Everton’s valiant win enhanced their Champions League prospects and all that after, in the second minute, their defence misread Tim Krul’s long punt and with Johnny Heitinga and Sylvain Distin missing the ball, Papiss Cisse directed a looping header into the back of the net.
“Are you watching Demba Ba?” chorused the Gallowgate end. The Senegalese had high-tailed it on a flight to Heathrow for talks with Chelsea after the London club triggered the £7million release clause in his contract.
Pardew had replaced his leading scorer with Shola Ameobi – who it seems will not now be playing for Nigeria in the Africa Cup of Nations after all – in a fluid 4-2-3-1 formation which saw Cisse stationed wide on the right.
Recent struggles
Belying their recent struggles, Newcastle started brightly, regularly forcing Everton on to the back foot. David Moyes’s side could easily have swiftly equalised, though, when a typically swerving Leighton Baines free-kick goal-bound until Tim Krul somehow managed to divert it away for a corner.
As the first half progressed Everton started to find their range but were betrayed by Marouane Fellaini’s heavy touch which enabled Davide Santon to make a vital interception after Steven Pienaar’s square pass found the Belgian in a highly dangerous shooting position.
Sylvain Marveaux’s glorious pass then found James Perch whose header rebounded off a post before Africans Cup-bound Cheik Tiote’s follow-up shot was blocked.
High velocity
Everton however can never be underestimated from set-pieces – and especially not when their left-back is taking them. So it proved shortly before half-time, when Baines’s equalising free-kick, delivered at vicious high velocity, dipped and curved, thoroughly deceiving Krul who had taken a costly step to his left.
If neutrals thought Moyes’s side deserved to be level, Newcastle fans felt the award of the free-kick, for Fabricio Coloccini’s and Tiote’s attempts to prevent Fellaini collecting Tim Howard’s clearance, was rather soft.
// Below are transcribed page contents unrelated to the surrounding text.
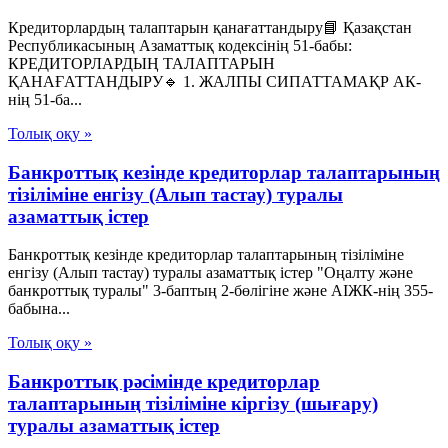
Кредиторлардың талаптарын қанағаттандыру📘 Қазақстан
Республикасының Азаматтық кодексінің 51-бабы:
КРЕДИТОРЛАРДЫҢ ТАЛАПТАРЫН
ҚАНАҒАТТАНДЫРУ🔹 1. ЖАЛПЫ СИПАТТАМАҚР АК-
нің 51-ба...
Толық оқу »
Банкроттық кезінде кредиторлар талаптарының
тізіліміне енгізу (Алып тастау) туралы
азаматтық істер
Банкроттық кезінде кредиторлар талаптарының тізіліміне
енгізу (Алып тастау) туралы азаматтық істер "Оңалту және
банкроттық туралы" 3-баптың 2-бөлігіне және АІЖК-нің 355-
бабына...
Толық оқу »
Банкроттық рәсімінде кредиторлар
талаптарының тізіліміне кіргізу (шығару)
туралы азаматтық істер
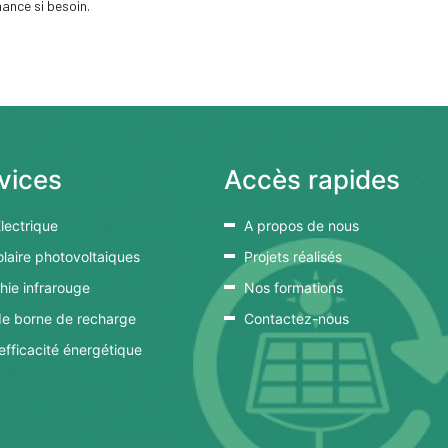
ance si besoin.
vices
Accès rapides
Electrique
A propos de nous
olaire photovoltaiques
Projets réalisés
ie infrarouge
Nos formations
 de borne de recharge
Contactez-nous
’efficacité énergétique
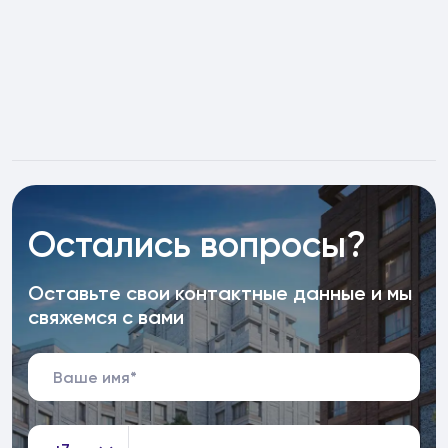
Остались вопросы?
Оставьте свои контактные данные и мы
свяжемся с вами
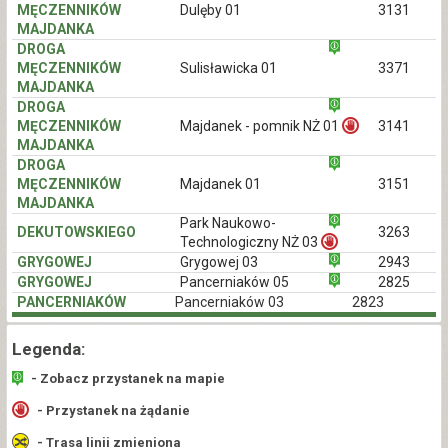
MĘCZENNIKÓW
Dulęby 01
3131
MAJDANKA
DROGA
MĘCZENNIKÓW
Sulisławicka 01
3371
MAJDANKA
DROGA
MĘCZENNIKÓW
Majdanek - pomnik NŻ 01
3141
MAJDANKA
DROGA
MĘCZENNIKÓW
Majdanek 01
3151
MAJDANKA
Park Naukowo-
DEKUTOWSKIEGO
3263
Technologiczny NŻ 03
GRYGOWEJ
Grygowej 03
2943
GRYGOWEJ
Pancerniaków 05
2825
PANCERNIAKÓW
Pancerniaków 03
2823
Legenda:
- Zobacz przystanek na mapie
- Przystanek na żądanie
- Trasa linii zmieniona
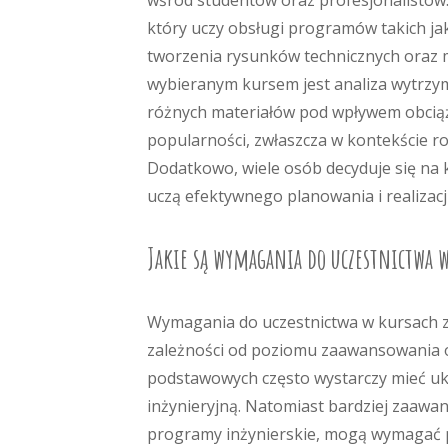
wśród studentów oraz profesjonalistów.
który uczy obsługi programów takich ja
tworzenia rysunków technicznych oraz mo
wybieranym kursem jest analiza wytrzy
różnych materiałów pod wpływem obciąże
popularności, zwłaszcza w kontekście 
Dodatkowo, wiele osób decyduje się na 
uczą efektywnego planowania i realizacj
Jakie są wymagania do uczestnictwa 
Wymagania do uczestnictwa w kursach z
zależności od poziomu zaawansowania 
podstawowych często wystarczy mieć uk
inżynieryjną. Natomiast bardziej zaawan
programy inżynierskie, mogą wymagać 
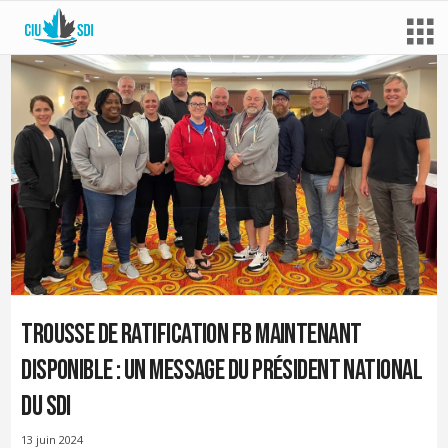
Trousse de ratification FB maintenant
disponible : un message du président national
du SDI
13 juin 2024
Krul then saved superbly from Pienaar after the South African had met Baines’s beautifully weighted pass.
Newcastle upped a tempo which Vurnon Anita played a big part in setting. When Ameobi shot wide optimism crept up but in what is becoming depressingly familiar fashion, it was soon dampened.
Moyes’s decision to replace Steven Naismith with Victor Anichebe proved inspired because almost immediately after coming on the forward was on hand to shoot beyond Krul after Nikica Jelavic added to a fine move by drifting past Coloccini and delivering the ball to the striker’s feet.
Cisse was then denied a headed equaliser courtesy of a combination of desperate defending and Howard. But Krul rescued the home side when Baines’s cross rebounded off Mike Williamson’s heel and the goalkeeper tipped a potential own goal over the bar.